Километрах в ста ниже по реке устроили факторию Госторга: отныне туземцы должны сдавать пушнину туда и там же получать продукты и припасы. Но фактория — не друг в селе; в ней все официально, надо считать на рубли, вести какие-то записи, — а туземец все свои хозяйственные счеты вел с помощью зарубок на палке. В них он отлично разбирался. В долг в фактории не дают. И с появлением фактории исчез тот праздник встречи с друзьями, который два-три раза в году давал столько радости. Жизнь словно потеряла какой-то сокровенный смысл и где его теперь искать, было непонятно.
Мы появились в селе, когда оно еще было в растерянности. Привычный уклад разрушался, о новом составить представление невозможно — и люди жили словно только по инерции…
В беседах с хозяевами и соседями мы остерегались слишком распространяться. У нас свое дело и ему нельзя мешать. Мы пока отъедались и отсыпались, вели блаженную праздную жизнь. Спадала опухоль с искусанных лиц, руки тоже стали приобретать нормальный вид, мы окрепли снова — это уже отлично.
А пароход где-то запропастился. Прошло четыре дня, пять, неделя — парохода не было. И никто не мог сказать, когда он придет: должен быть, а когда, кто же знает?
Надо думать о дальнейшем. Гуляя по берегу, мы снова строим планы. Но ни на чем не можем остановиться.
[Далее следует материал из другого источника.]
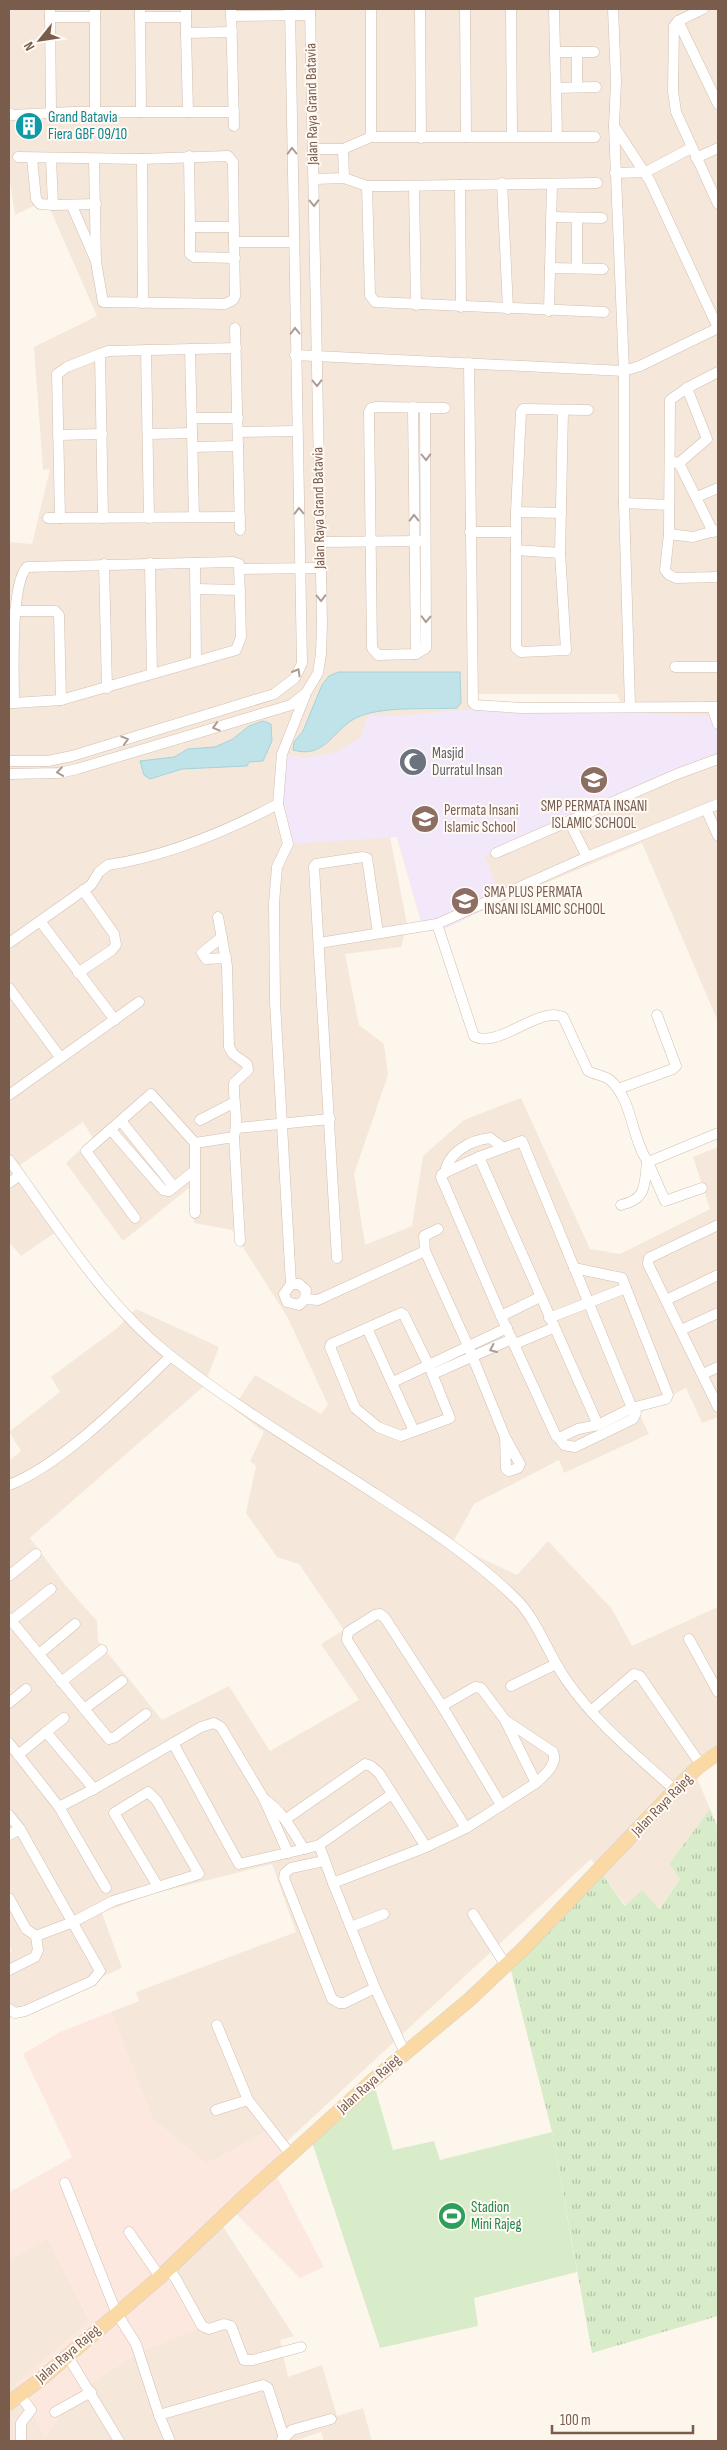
<svg xmlns="http://www.w3.org/2000/svg" width="727" height="2450" font-family="'Sofia Sans Condensed',sans-serif">
<style>
.residential{fill:#f5e8da;fill-rule:evenodd}
.commercial{fill:#fde8e0}
.education{fill:#f3e8fa}
.grass{fill:url(#grass-tufts)}
.garden{fill:#d8ecc9}
.water{fill:#bfe3e8;stroke:#a5d3da}
.lines{fill:none;stroke-linecap:round;stroke-linejoin:round}
.minor-casing{stroke:#d1beb0;stroke-width:11}
.major-casing{stroke:#dad1cd;stroke-width:15}
.minor{stroke:#fff;stroke-width:10}
.major{stroke:#fbd9a5;stroke-width:14}
.oneway{stroke:#af9d94}
.labels{text-anchor:middle;dominant-baseline:central;stroke-width:4;stroke-linejoin:round;paint-order:stroke}
.street-label{font-size:15px;fill:#7a5c4d;stroke:#fffaf3}
.culture-label{font-size:15px;fill:#0d838f;stroke:#fffaf3;text-anchor:start}
.worship-label{font-size:15px;fill:#5b616d;stroke:#fffaf3;text-anchor:start}
.education-label{font-size:15px;fill:#785e54;stroke:#fffaf3;text-anchor:start}
.leisure-label{font-size:15px;fill:#27864d;stroke:#fffaf3;text-anchor:start}
</style>
<defs>
<pattern id="grass-tufts" width="24" height="20" patternUnits="userSpaceOnUse" patternTransform="scale(1.25)"><rect width="24" height="20" fill="#d8ecc9"/><path d="M3 7l-1-3M5 7V3M7 7l1-3M15 17l-1-3M17 17v-4M19 17l1-3" fill="none" stroke="#b4c2a5"/></pattern>
</defs>
<rect width="100%" height="100%" fill="#fdf6ec"/>
<g class="residential">
<path d="M9,9h709v1013l-76,-179 -140,58 -62,30 -18,-6 -25,-88h-7l17,87 -6,23 -56,7 14,71 25,19 4,31 -34,99 11,71 47,-19 11,-70 41,-36 57,-22 69,151 30,5 90,-45 -17,-52 25,-10v270l-16,6 -16,-35 -47,25 10,21 -85,39 -5,-13 -85,44 -22,40 65,31 31,-34 64,68 20,37 86,-39v152l-24,12 16,38 -41,55 11,15 -22,30 -32,-3 -35,-47 -308,286 -19,-12 -57,31 -54,-44 -42,-108 28,-11 -3,-9 160,-60 -24,-68 -123,31 -47,18 20,55 -113,50v-65l3,-2 -3,-6v-484l12,-10 -12,-19 51,-40 -9,-15 65,-48 20,-20 83,38 -15,39 -174,152 35,47 32,36 1,20 64,79 67,-34 41,65 89,-51 -38,-56 23,-14 -45,-66 -22,-7 -31,-44 10,-47 -6,-5 14,-29 -31,-24 22,-33 66,39 7,-9 -40,-87 -56,-88 -38,-7 -5,-35 -66,53 -57,-78 27,-25 -10,-16 -69,47 48,59 -41,28 -12,-14v-700l23,2 18,-75 -7,1 -9,-123 63,-31 -51,-116 -31,15 -6,-40zM474,694h143l7,19 -147,-4z"/>
<path d="M222,2225l72,111 -14,4 8,37 34,-12 15,51 26,-8 9,33h-48l-3,-9 -27,9h-285v-180l38,-23 43,83 -74,63 29,52 35,-46 58,-37 33,-79z"/>
</g>
<path class="commercial" d="M111,2012l42,107 54,44 57,-30 19,12 -9,26 50,96 -24,11 -64,-64 -65,60 32,53 -65,26 -58,37 -35,46 -29,-52 74,-64 -43,-81 -38,22v-71l1,2 62,-35 -49,-103 37,-22z"/>
<path class="education" d="M477,709l241,7v40l-233,100 17,45 -62,30 -18,-6 -25,-88 -109,7 -8,-26 2,-64 23,4 32,-6 23,-14 8,-22h29z"/>
<path class="grass" d="M710,1809l8,19v488l-126,37 -40,-221 -43,-169 93,-89 23,32 17,-16 17,19 21,-30 -11,-15z"/>
<path class="garden" d="M375,2088l18,62 41,-9 6,19 112,-28 25,140 -103,26 4,28 -98,22 -68,-206z"/>
<g class="water">
<path d="M338,672h122l1,31 -4,5c-29,2 -78,-3 -103,11 -22,13 -30,40 -61,31l1,-8 9,-11 19,-46 7,-9z"/>
<path d="M263,721l8,3 1,17 -9,20 -14,1 -2,4 -65,3 -32,10 -6,-4 -4,-14 34,-4 14,-8 27,-2 18,-8 16,-13z"/>
</g>
<g class="lines">
<defs>
<g id="minor">
<path d="M50,9l1,104"/>
<path d="M140,9l1,103"/>
<path d="M186,9v24"/>
<path d="M231,9l3,117"/>
<path d="M420,9l1,129"/>
<path d="M465,9l1,128"/>
<path d="M511,9l1,127"/>
<path d="M554,9l3,127"/>
<path d="M703,9l-25,12 -4,5 -1,65 3,21 42,92"/>
<path d="M231,16l79,-1"/>
<path d="M50,17h45"/>
<path d="M140,17h46"/>
<path d="M678,21l40,83"/>
<path d="M555,52h39"/>
<path d="M577,52v35"/>
<path d="M556,88l40,-1"/>
<path d="M95,112v-103"/>
<path d="M188,112h46"/>
<path d="M9,113l3,2 61,-3h115l-2,-79 46,-1"/>
<path d="M614,126l36,55 68,147"/>
<path d="M371,137v-128"/>
<path d="M313,149h30"/>
<path d="M189,156l1,71h44"/>
<path d="M18,157l124,2 86,-3 5,6 1,80"/>
<path d="M32,158l4,41 4,5 13,1"/>
<path d="M51,158l2,47 43,-1"/>
<path d="M696,158l22,-10"/>
<path d="M94,159l2,103 7,40 122,2 8,-4 2,-4 -1,-54h59"/>
<path d="M142,159l1,144"/>
<path d="M615,173l31,-1 45,-24"/>
<path d="M344,178l-1,-29 28,-12h224"/>
<path d="M314,179l30,-1 23,8h25l205,-3"/>
<path d="M502,183l6,126"/>
<path d="M460,185l1,122"/>
<path d="M367,186l3,109 5,7 229,10"/>
<path d="M414,186l2,119"/>
<path d="M72,206l23,53"/>
<path d="M551,217l51,1"/>
<path d="M190,227v27l4,3 41,1"/>
<path d="M550,268l53,1"/>
<path d="M577,268v-50"/>
<path d="M549,311l3,-127"/>
<path d="M235,328l5,202"/>
<path d="M190,349l4,168"/>
<path d="M146,350l3,168"/>
<path d="M295,355l329,16 -10,-245 2,-45 -3,-72"/>
<path d="M469,363l4,340 3,2 45,3 197,-1"/>
<path d="M718,372l-31,16 -17,12 -1,134 -4,36 4,5 7,3 42,-1"/>
<path d="M413,407l3,247"/>
<path d="M425,408l1,240 -10,6 -38,1 -6,-7 -3,-236 2,-4 4,-1 70,1"/>
<path d="M192,418h46"/>
<path d="M238,432l58,-1"/>
<path d="M148,434l44,-1"/>
<path d="M58,435l44,-1"/>
<path d="M193,447l45,-1"/>
<path d="M673,462l6,1 34,69"/>
<path d="M679,463l28,-24 -20,-51"/>
<path d="M697,497l21,-9"/>
<path d="M624,503l45,2"/>
<path d="M561,513l-45,-1 5,-100 2,-3 65,1"/>
<path d="M48,518l192,-1"/>
<path d="M60,518l-3,-144 10,-7 33,-13"/>
<path d="M103,518l-3,-164 8,-3 128,-3"/>
<path d="M470,532h46v18l44,3 3,-142"/>
<path d="M516,532v-20"/>
<path d="M669,534l24,3 25,-7"/>
<path d="M321,542l99,-1"/>
<path d="M516,550v98l5,4 45,-2 -6,-97"/>
<path d="M150,563l2,110"/>
<path d="M195,563l1,98"/>
<path d="M104,564l3,124"/>
<path d="M240,569l80,-1"/>
<path d="M196,589l44,1"/>
<path d="M15,611h40l4,4 2,85"/>
<path d="M675,667h43"/>
<path d="M9,703h5l47,-3 175,-50 5,-13 -2,-73 -6,-2 -206,5c-17,17 -13,109 -13,136"/>
<path d="M630,706l-6,-203v-132l16,-5 78,-38"/>
<path d="M712,707l6,17"/>
<path d="M9,761h39l24,-5 202,-62 21,-16 7,-15 -12,-654"/>
<path d="M9,774l50,-1 18,-4 214,-64 15,-12 12,-20 3,-19 1,-31 -12,-614"/>
<path d="M706,809l12,27"/>
<path d="M569,821l18,36"/>
<path d="M496,853l181,-79 41,-15"/>
<path d="M218,917l9,49 2,81 4,7 14,10 1,6 -14,13c-1,17 5,37 0,54l6,104"/>
<path d="M40,921l75,99"/>
<path d="M437,924l150,-67 131,-53"/>
<path d="M222,937l-20,16 4,6 20,-1"/>
<path d="M9,943l82,-58 8,-13 9,-7c60,-9 117,-33 170,-61"/>
<path d="M319,943l118,-19 37,112c23,14 66,-31 89,-19l25,54c7,4 16,4 22,9 23,20 21,58 38,82l70,-29"/>
<path d="M78,973l34,-23 4,-5 -2,-11 -31,-44"/>
<path d="M9,988l51,69"/>
<path d="M618,1089l55,-20 3,-3 -19,-51"/>
<path d="M9,1095l130,-93"/>
<path d="M200,1120l33,-17"/>
<path d="M121,1121l53,66"/>
<path d="M237,1128l93,-9"/>
<path d="M111,1130l52,60 6,1 24,-19"/>
<path d="M195,1143l39,-6"/>
<path d="M479,1157l119,268 -20,4 -19,9 -3,-2 -55,-120 -60,-139 1,-3z"/>
<path d="M479,1157l43,-16 110,267"/>
<path d="M9,1160c50,68 95,144 163,197 64,50 136,93 205,138 48,31 97,63 138,103 23,22 33,57 52,83 29,42 70,75 108,109"/>
<path d="M648,1162l17,39 37,-13"/>
<path d="M445,1173c3,-21 26,-33 45,-35l12,9"/>
<path d="M9,1183l11,-8"/>
<path d="M621,1205c26,-6 23,-19 26,-42"/>
<path d="M135,1218l-49,-67 65,-57 44,49v70"/>
<path d="M718,1225l-69,33 -1,6 70,143"/>
<path d="M438,1229l-14,7 1,15 44,97 36,89 15,27 -2,4 -9,3 -3,-2 -1,-32"/>
<path d="M337,1258l-23,-391 2,-3 47,-7 4,1 11,75"/>
<path d="M574,1268l48,10 46,117 -2,4 -34,9 -34,17"/>
<path d="M291,1284h8l7,6 -1,9 -6,6 -12,-3 -3,-8 7,-10 -16,-282 -1,-99 3,-36 11,-23 -10,-40 4,-50 23,-58"/>
<path d="M305,1299l13,1 107,-49"/>
<path d="M666,1300l52,-25"/>
<path d="M401,1313l3,2 25,51 21,52 -49,18 -23,-9 -23,-19 -25,-61 1,-3z"/>
<path d="M501,1316l39,-19"/>
<path d="M549,1318l77,-30"/>
<path d="M367,1328l47,103"/>
<path d="M681,1330l37,-17"/>
<path d="M515,1344l38,-16"/>
<path d="M433,1374l79,-35"/>
<path d="M703,1374l15,-7"/>
<path d="M393,1382l114,-54"/>
<path d="M559,1438l5,7 11,2 58,-28 3,-6 -2,-6"/>
<path d="M9,1485c54,-21 119,-88 162,-129"/>
<path d="M9,1576l27,-22"/>
<path d="M9,1618l100,121 6,-2 31,-23"/>
<path d="M11,1621l40,-32"/>
<path d="M689,1639l29,53"/>
<path d="M39,1654l36,-30"/>
<path d="M61,1682l41,-32"/>
<path d="M511,1686l45,-22"/>
<path d="M9,1703l17,-14"/>
<path d="M84,1709l38,-28"/>
<path d="M591,1711l43,-37 6,2 61,89"/>
<path d="M505,1720l48,32c5,13 -9,23 -17,31"/>
<path d="M46,1732l18,-14"/>
<path d="M9,1743l50,64 47,81"/>
<path d="M173,1743l66,121 65,-15"/>
<path d="M18,1755l28,-23 48,57 107,-62 13,-4 7,4 43,72 24,54"/>
<path d="M264,1799c19,13 28,31 40,50l15,-4 14,38"/>
<path d="M59,1807l35,-18"/>
<path d="M9,1815l11,14 80,142 -8,10 -67,30 -10,2 -6,-4"/>
<path d="M286,1819l79,-55 6,2 8,7 47,74"/>
<path d="M466,1828l-119,-188 1,-8 27,-17 5,-1 5,4 57,88 59,99"/>
<path d="M9,1835l11,-6"/>
<path d="M319,1845l73,-51"/>
<path d="M324,1861l-33,7 -6,5 -1,5 48,121 7,4h5l31,-15"/>
<path d="M9,1898l17,31 10,7 37,-14 40,-21 86,-27 -42,-73 -9,-9 -34,21 43,72"/>
<path d="M473,1914l32,50"/>
<path d="M351,1927l33,-13"/>
<path d="M9,1970l26,-13 3,-7 -2,-14"/>
<path d="M217,2025l31,75 43,55"/>
<path d="M405,2053l-30,-65 -42,-105 93,-36 40,-19 70,-45 -31,-63 -24,-32 -6,-1 -33,19"/>
<path d="M216,2110l32,-10"/>
<path d="M65,2183l51,129 20,32 23,71 11,26"/>
<path d="M129,2232l31,45"/>
<path d="M168,2268l8,11 26,47 7,3 15,-5 7,2 13,34h9l48,-13"/>
<path d="M67,2355l52,86"/>
<path d="M19,2394l12,16 -10,13v18"/>
<path d="M55,2412l36,-20"/>
<path d="M159,2415l104,-30 5,3 17,53"/>
<path d="M281,2441l11,-11 39,-11"/>
</g>
<path id="major" d="M9,2403l32,-24 119,-102 86,-82 126,-114 97,-81 54,-51 152,-159 22,-22 21,-15"/>
</defs>
<use href="#minor" class="minor-casing"/>
<use href="#major" class="major-casing"/>
<use href="#minor" class="minor"/>
<use href="#major" class="major"/>
</g>
<defs><path id="oneway-chevron" d="M-2-3.5L2.5 0L-2 3.5" fill="none" stroke-width="1.6" stroke-linecap="round" stroke-linejoin="round" transform="scale(1.25)"/></defs>
<g class="oneway">
<use href="#oneway-chevron" transform="translate(292 151) rotate(-91)"/>
<use href="#oneway-chevron" transform="translate(314 203) rotate(89)"/>
<use href="#oneway-chevron" transform="translate(295 331) rotate(-91)"/>
<use href="#oneway-chevron" transform="translate(317 383) rotate(89)"/>
<use href="#oneway-chevron" transform="translate(426 457) rotate(89)"/>
<use href="#oneway-chevron" transform="translate(299 511) rotate(-92)"/>
<use href="#oneway-chevron" transform="translate(414 518) rotate(-91)"/>
<use href="#oneway-chevron" transform="translate(321 598) rotate(88)"/>
<use href="#oneway-chevron" transform="translate(426 619) rotate(91)"/>
<use href="#oneway-chevron" transform="translate(297 672) rotate(-60)"/>
<use href="#oneway-chevron" transform="translate(216 727) rotate(164)"/>
<use href="#oneway-chevron" transform="translate(125 740) rotate(-17)"/>
<use href="#oneway-chevron" transform="translate(60 772) rotate(172)"/>
<use href="#oneway-chevron" transform="translate(493 1349) rotate(155)"/>
</g>
<defs>
<symbol id="building-disc" viewBox="-11 -11 22 22"><circle r="9.5" fill="#0f9aa8" stroke="#fffaf3"/><path d="M-4-6H4V6H1V3H-1V6H-4ZM-2.5-4.3h1.7v1.8h-1.7ZM.8-4.3h1.7v1.8H.8ZM-2.5-1h1.7V.8h-1.7ZM.8-1h1.7V.8H.8Z" fill="#fff"/></symbol>
<symbol id="mosque-disc" viewBox="-11 -11 22 22"><circle r="9.5" fill="#6b7280" stroke="#fffaf3"/><path d="M3.5-4.9A6 6 0 1 0 3.5 4.9A5 5 0 1 1 3.5-4.9Z" fill="#fff"/></symbol>
<symbol id="school-disc" viewBox="-11 -11 22 22"><circle r="9.5" fill="#8d6e63" stroke="#fffaf3"/><path d="M0-5L7-2L0 1L-7-2ZM-4 1L0 2.5L4 1V4Q0 6-4 4Z" fill="#fff"/></symbol>
<symbol id="stadium-disc" viewBox="-11 -11 22 22"><circle r="9.5" fill="#2e9e5b" stroke="#fffaf3"/><path d="M0-5a6.5 5 0 1 0 0 10a6.5 5 0 1 0 0-10ZM-3.5-1.8h7v3.6h-7Z" fill="#fff"/></symbol>
</defs>
<g fill-rule="evenodd">
<use href="#building-disc" x="13" y="110" width="32" height="32"/>
<use href="#mosque-disc" x="397" y="746" width="32" height="32"/>
<use href="#school-disc" x="578" y="764" width="32" height="32"/>
<use href="#school-disc" x="409" y="803" width="32" height="32"/>
<use href="#school-disc" x="449" y="885" width="32" height="32"/>
<use href="#stadium-disc" x="436" y="2200" width="32" height="32"/>
</g>
<g class="labels">
<g class="street-label">
<text transform="translate(312 104) rotate(-91)">Jalan Raya Grand Batavia</text>
<text transform="translate(319 508) rotate(-91)">Jalan Raya Grand Batavia</text>
<text transform="translate(662 1805) rotate(-46)">Jalan Raya Rajeg</text>
<text transform="translate(369 2084) rotate(-42)">Jalan Raya Rajeg</text>
<text transform="translate(68 2354) rotate(-41)">Jalan Raya Rajeg</text>
</g>
<g class="culture-label">
<text x="48" y="117">Grand Batavia<tspan x="48" dy="17">Fiera GBF 09/10</tspan></text>
</g>
<g class="worship-label">
<text x="432" y="753">Masjid<tspan x="432" dy="17">Durratul Insan</tspan></text>
</g>
<g class="education-label">
<text x="594" y="806" text-anchor="middle">SMP PERMATA INSANI<tspan x="594" dy="17">ISLAMIC SCHOOL</tspan></text>
<text x="444" y="810">Permata Insani<tspan x="444" dy="17">Islamic School</tspan></text>
<text x="484" y="892">SMA PLUS PERMATA<tspan x="484" dy="17">INSANI ISLAMIC SCHOOL</tspan></text>
</g>
<g class="leisure-label">
<text x="471" y="2207">Stadion<tspan x="471" dy="17">Mini Rajeg</tspan></text>
</g>
</g>
<rect width="727" height="2450" fill="none" stroke="#7a5c4d" stroke-width="20"/>
<g transform="translate(40 40) rotate(240)" stroke="#fffaf3" stroke-width="4" paint-order="stroke">
<path d="M0-4L9 19L0 12L-9 19Z" fill="#7a5c4d"/>
<text y="-8" font-size="14" font-weight="bold" text-anchor="middle" fill="#7a5c4d">N</text>
</g>
<path d="M552 2425v8h141v-8" fill="none" stroke="#7a5c4d" stroke-width="2.5"/>
<text x="560" y="2425" font-size="15" fill="#7a5c4d" stroke="#fffaf3" stroke-width="4" paint-order="stroke">100 m</text>
</svg>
Можно продолжать путешествие самым простым способом — уйти ночью и двигаться на юг. На дорогу можно даже захватить немного продуктов, у хозяина взять, а на худой конец украсть, удочку, сетку: рыбы тут уйма, уже поспели ягоды, еда будет. Но до первой железнодорожной станции — километров шестьсот, если не больше. Как одолеть их, плутая в озерах и болотах? На это нужен не один месяц, а уже конец июля. В сентябре начинаются морозы.
О том, чтобы уехать ночью на лодке, нечего и думать: тогда неминуема погоня. Пока мы будем путаться в протоках, туземцы быстренько догонят нас.
Можно настоять, чтобы дали лодку: мы не можем больше ждать. Но тогда мы будем связаны туземцами-гребцами. И все равно догонит пароход и нам предложат перейти на него. И не будет причины отказаться.
Остается одно: ехать на пароходе. Река течет прямо на юг, потом на восток и в нижнем течении круто поворачивает к северо-востоку, к большой судоходной реке. У последнего изгиба, если судить по карте, начинаются сухие места — сойти там с парохода и идти пешком на юг. До железной дороги тоже километров пятьсот, но если сухо, их можно пройти за месяц.
А можно набраться нахальства и ехать до самого районного городка. Явиться к начальству, просить содействия — сразу не посадят. Нам нужно всего дня два: оглядеться, сесть на пароход — через несколько дней мы будем далеко на юге, в центре промышленной области, где не трудно затеряться. Если даже не удастся целиком и мы проедем только полпути — тоже большая удача.
Я склонялся к этому варианту: я верил в нашу легенду.